Santa Sofia, Benevento

Santa Sofia is a Roman Catholic church in the town of Benevento, in the region of Campania, in southern Italy; founded in the late-8th century, it retains many elements of its original Lombard architecture.

In 2011, it became a UNESCO World Heritage Site as part of a group of seven inscribed as Longobards in Italy. Places of the power (568-774 A.D.).

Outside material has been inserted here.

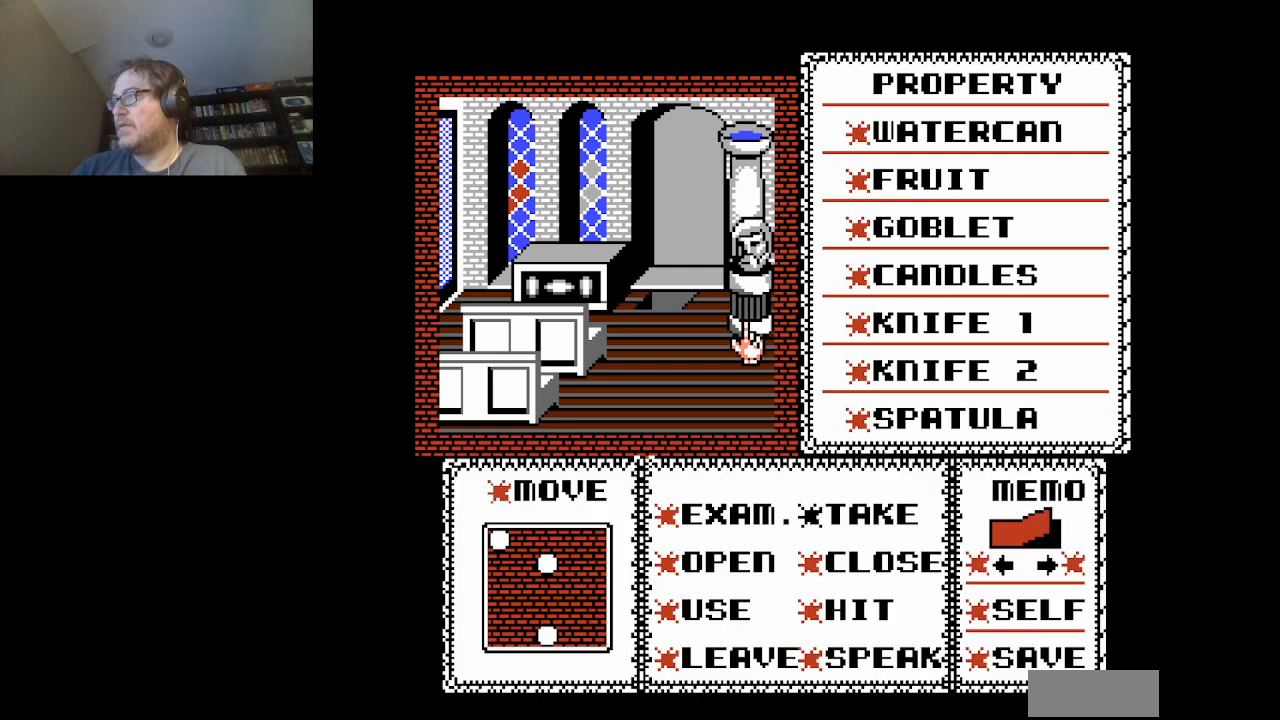
{"buttons": ["DPAD_DOWN"], "events": []}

Benevento-Facciata Santa Sofia
Santa Sofia.
Benevento-Santa Sofia-portale
The portal.


The church was founded by the Lombard Arechis II of Benevento around 760, as testified by numerous privileges signed by him, some of which are in the Museum of Samnium near the church. The edifice was modeled on the Palatine Chapel of the Lombard king Liutprand in Pavia and, after the defeat of Desiderius by Charlemagne and the fall of the Lombard kingdom in northern Italy (774), it became the national church of the Lombards who had taken shelter in the Duchy of Benevento. The church was part of a large program of construction which would legitimate Arechis' claim as the highest Lombard authority, after his failed attempt to acquire the title of king and the renaming of the duchy as a principality.[1]

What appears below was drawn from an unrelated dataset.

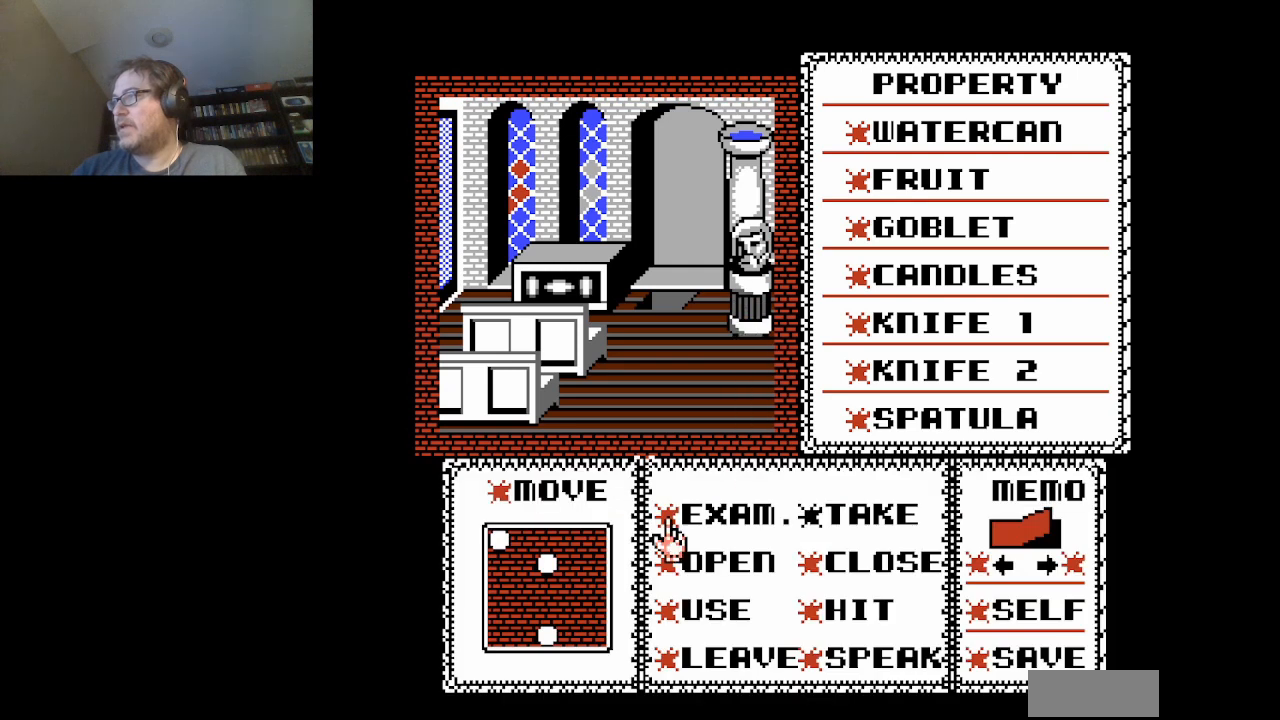
{"buttons": [], "events": [[84, "DPAD_DOWN", "up"], [376, "DPAD_DOWN", "down"], [459, "DPAD_DOWN", "up"]]}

Arechis dedicated it to Sainte Sophia, like the Hagia Sophia basilica in Constantinople; he also annexed a nearby Benediction female convent, which had been dependant to the Abbey of Montecassino. The convent was placed on the leadership of his sister Gariperga. The sanctuary would also house the relics of Saint Mercurius, which putatively had been abandoned in 633 near Quintodecimo by the eastern Roman emperor Constans II.[2]

The church was severely damaged by an earthquake in 1688 and another in 1702, which collapsed the original dome and some later medieval additions. Cardinal Orsini, the future Pope Benedict XIII, had the church rebuilt in Baroque style. The restoration work, started in 1705, transformed the plan from a stellar to a circular one, added two side chapels, and changed the appearance of the apse, of the façade and of the pillars. Further, the frescoes which decorated the interior were mostly destroyed: today only a few fragments, depicting the Stories of Christ and Mary, remain.[3]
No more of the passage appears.